Each square on this table represents a different element and contains three bits of information. The first is the element symbol. You should become familiar with the symbols of the commonly used elements. Secondly, the square lists the atomic number of the element, usually centered above the element. This integer represents the number of protons in the element's nucleus. The atomic number will always be a whole number. Thirdly, the square lists the element's mass, normally centered underneath the element symbol. This number is not a whole number because it is the weighted average (taking into consideration abundance) of all the masses of the naturally occurring isotopes of that element. The mass number can never be less than the atomic number.

Arrangement of Elements

There are a number of different groupings of elements on the periodic table that may be utilized. One system involves putting the elements into three main groups—metals, nonmetals, and metalloids (semimetals). Look at Figure 5.4. Notice the heavy, stair-stepped line starting at boron (B) and going downward and to the right. The elements to the left of that line (except for H, Ge, and Sb) are classified as metals. Metals are normally solids (mercury being an exception), shiny, and good conductors of heat and electricity. They can be hammered into thin sheets (malleable) and extruded into wires (ductile). Chemically, metals tend to lose electrons in reactions, to form cations.

Arrangement of Elements

Elements bordering the stair-stepped line (B, Si, Ge, As, Sb, Te) are classified as metalloids. Metalloids have properties of both metals and nonmetals. Their unusual electrical properties make them valuable in the semiconductor and computer industry.
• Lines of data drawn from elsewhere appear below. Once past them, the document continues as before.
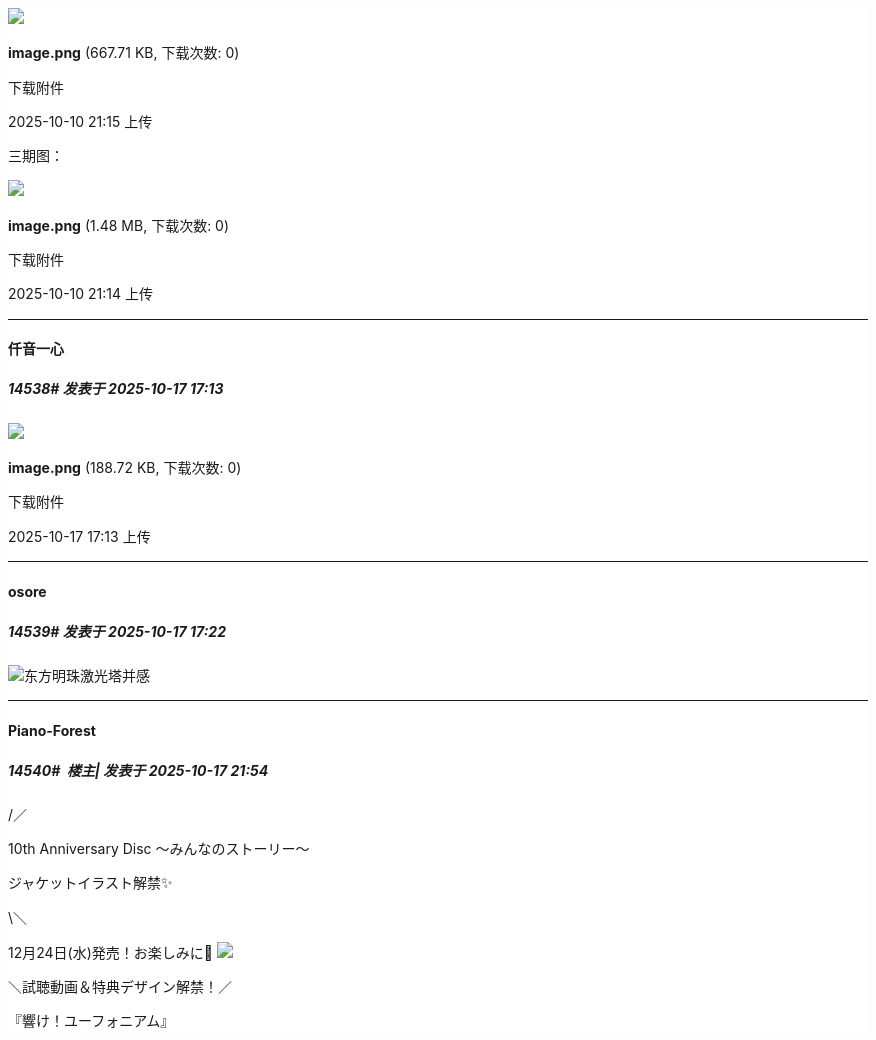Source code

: <img src="https://img.stage1st.com/forum/202510/10/211510urz393rdcq79ad79.png" referrerpolicy="no-referrer">

<strong>image.png</strong> (667.71 KB, 下载次数: 0)

下载附件

2025-10-10 21:15 上传

三期图：

<img src="https://img.stage1st.com/forum/202510/10/211456zh0wss5c2bz4xa62.png" referrerpolicy="no-referrer">

<strong>image.png</strong> (1.48 MB, 下载次数: 0)

下载附件

2025-10-10 21:14 上传

*****

####  仟音一心  
##### 14538#       发表于 2025-10-17 17:13

<img src="https://img.stage1st.com/forum/202510/17/171355toz6nvi2b20jiio2.png" referrerpolicy="no-referrer">

<strong>image.png</strong> (188.72 KB, 下载次数: 0)

下载附件

2025-10-17 17:13 上传

*****

####  osore  
##### 14539#       发表于 2025-10-17 17:22

<img src="https://static.stage1st.com/image/smiley/face2017/067.png" referrerpolicy="no-referrer">东方明珠激光塔并感

*****

####  Piano-Forest  
##### 14540#         楼主| 发表于 2025-10-17 21:54

/／ 

 10th Anniversary Disc 〜みんなのストーリー〜

 ジャケットイラスト解禁✨

\＼

12月24日(水)発売！お楽しみに🎺
<img src="https://p.sda1.dev/28/9ce6f0c92b27bb4809f94fd86e1e5b33/20251017_215123.jpg" referrerpolicy="no-referrer">

＼試聴動画＆特典デザイン解禁！／

『響け！ユーフォニアム』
The rest of the elements, to the right of the metalloids, are called nonmetals. Nonmetals have properties that are often the opposite of metals. Some are gases, are poor conductors of heat and electricity, are neither malleable nor ductile, and tend to gain electrons in their chemical reactions to form anions.
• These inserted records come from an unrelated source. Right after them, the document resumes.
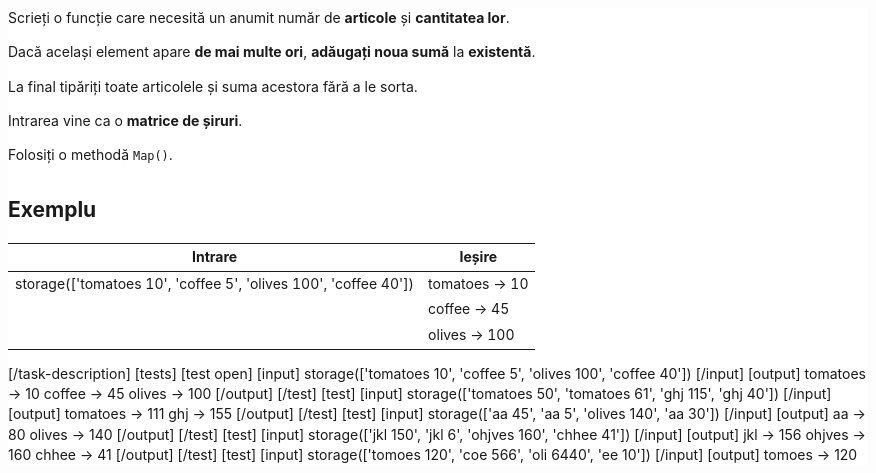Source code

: Scrieți o funcție care necesită un anumit număr de **articole** și **cantitatea lor**.

Dacă același element apare **de mai multe ori**, **adăugați noua sumă** la **existentă**.

La final tipăriți toate articolele și suma acestora fără a le sorta.

Intrarea vine ca o **matrice de șiruri**.

Folosiți o methodă `Map()`.

## Exemplu

|**Intrare**|**Ieșire**|
|---|---|
| storage(['tomatoes 10', 'coffee 5', 'olives 100', 'coffee 40']) | tomatoes \-\> 10 |
|                                                          | coffee \-\> 45   |
|                                                          | olives \-\> 100  |

[/task-description]
[tests]
[test open]
[input]
storage(['tomatoes 10', 'coffee 5', 'olives 100', 'coffee 40'])
[/input]
[output]
tomatoes \-\> 10
coffee \-\> 45
olives \-\> 100
[/output]
[/test]
[test]
[input]
storage(['tomatoes 50', 'tomatoes 61', 'ghj 115', 'ghj 40'])
[/input]
[output]
tomatoes \-\> 111
ghj \-\> 155
[/output]
[/test]
[test]
[input]
storage(['aa 45', 'aa 5', 'olives 140', 'aa 30'])
[/input]
[output]
aa \-\> 80
olives \-\> 140
[/output]
[/test]
[test]
[input]
storage(['jkl 150', 'jkl 6', 'ohjves 160', 'chhee 41'])
[/input]
[output]
jkl \-\> 156
ohjves \-\> 160
chhee \-\> 41
[/output]
[/test]
[test]
[input]
storage(['tomoes 120', 'coe 566', 'oli 6440', 'ee 10'])
[/input]
[output]
tomoes \-\> 120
Another way to group the elements on the periodic table is in terms of periods and groups (families). Periods are the horizontal rows, which have consecutive atomic numbers. The periods are numbered from 1 to 7. Elements in the same period do not have similar properties in terms of reactions.

The vertical rows on the periodic table are called groups or families. They may be labeled in one of two ways. An older and still widely used system is to label each group with a Roman numeral and a letter, A or B. The groups that are labeled with an A are called the main-group elements, while the B groups are called the transition elements. Two other horizontal groups, the inner transition elements, have been pulled out of the main body of the periodic table. The Roman numeral at the top of the main-group families indicates the number of valence (outermost shell) electrons in that element. Valence electrons are normally considered to be only the s and p electrons in the outermost energy level. The transition elements (B groups) are filling d-orbitals, while the inner transition elements are filling f-orbitals.
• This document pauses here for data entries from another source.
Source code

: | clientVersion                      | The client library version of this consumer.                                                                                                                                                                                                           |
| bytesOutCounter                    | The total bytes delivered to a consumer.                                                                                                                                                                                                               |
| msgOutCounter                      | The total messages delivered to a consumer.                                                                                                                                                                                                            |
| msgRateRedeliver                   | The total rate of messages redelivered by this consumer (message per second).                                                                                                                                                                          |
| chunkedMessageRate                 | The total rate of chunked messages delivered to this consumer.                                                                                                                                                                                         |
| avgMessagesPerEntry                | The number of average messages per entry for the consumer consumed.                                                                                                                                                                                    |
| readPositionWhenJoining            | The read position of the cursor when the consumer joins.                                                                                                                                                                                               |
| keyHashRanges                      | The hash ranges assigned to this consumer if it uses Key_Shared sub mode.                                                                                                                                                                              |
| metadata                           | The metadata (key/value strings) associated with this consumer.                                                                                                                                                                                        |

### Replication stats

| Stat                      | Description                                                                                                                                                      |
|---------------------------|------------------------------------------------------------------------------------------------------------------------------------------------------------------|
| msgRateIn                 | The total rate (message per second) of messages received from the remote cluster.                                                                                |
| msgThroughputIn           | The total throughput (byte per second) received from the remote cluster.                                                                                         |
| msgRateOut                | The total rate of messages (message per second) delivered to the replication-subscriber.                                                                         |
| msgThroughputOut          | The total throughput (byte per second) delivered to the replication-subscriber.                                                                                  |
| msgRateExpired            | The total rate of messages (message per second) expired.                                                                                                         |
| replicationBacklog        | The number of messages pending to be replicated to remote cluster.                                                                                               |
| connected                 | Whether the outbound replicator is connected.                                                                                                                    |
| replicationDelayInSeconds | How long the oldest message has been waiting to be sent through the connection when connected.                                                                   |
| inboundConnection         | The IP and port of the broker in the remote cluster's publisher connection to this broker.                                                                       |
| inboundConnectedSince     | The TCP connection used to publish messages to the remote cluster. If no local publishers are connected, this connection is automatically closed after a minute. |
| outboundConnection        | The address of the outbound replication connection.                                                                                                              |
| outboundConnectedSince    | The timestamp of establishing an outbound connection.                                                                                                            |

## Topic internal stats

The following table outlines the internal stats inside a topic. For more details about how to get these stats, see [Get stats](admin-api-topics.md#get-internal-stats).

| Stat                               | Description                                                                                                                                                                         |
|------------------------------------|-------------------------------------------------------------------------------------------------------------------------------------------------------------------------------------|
Four main-group families are given special names, which you should remember:

  • IA group (Group 1)            alkali metals
  • IIA group (Group 2)           alkaline earth metals
  • VIIA group (Group 17)       halogens
  • VIIIA group (Group 18)      noble gases

Another way to label the groups is to consecutively number the groups from left to right, 1–18. This method is newer than the other labeling method, and it has not gained wide use. Most teachers and chemists still prefer and use the older method.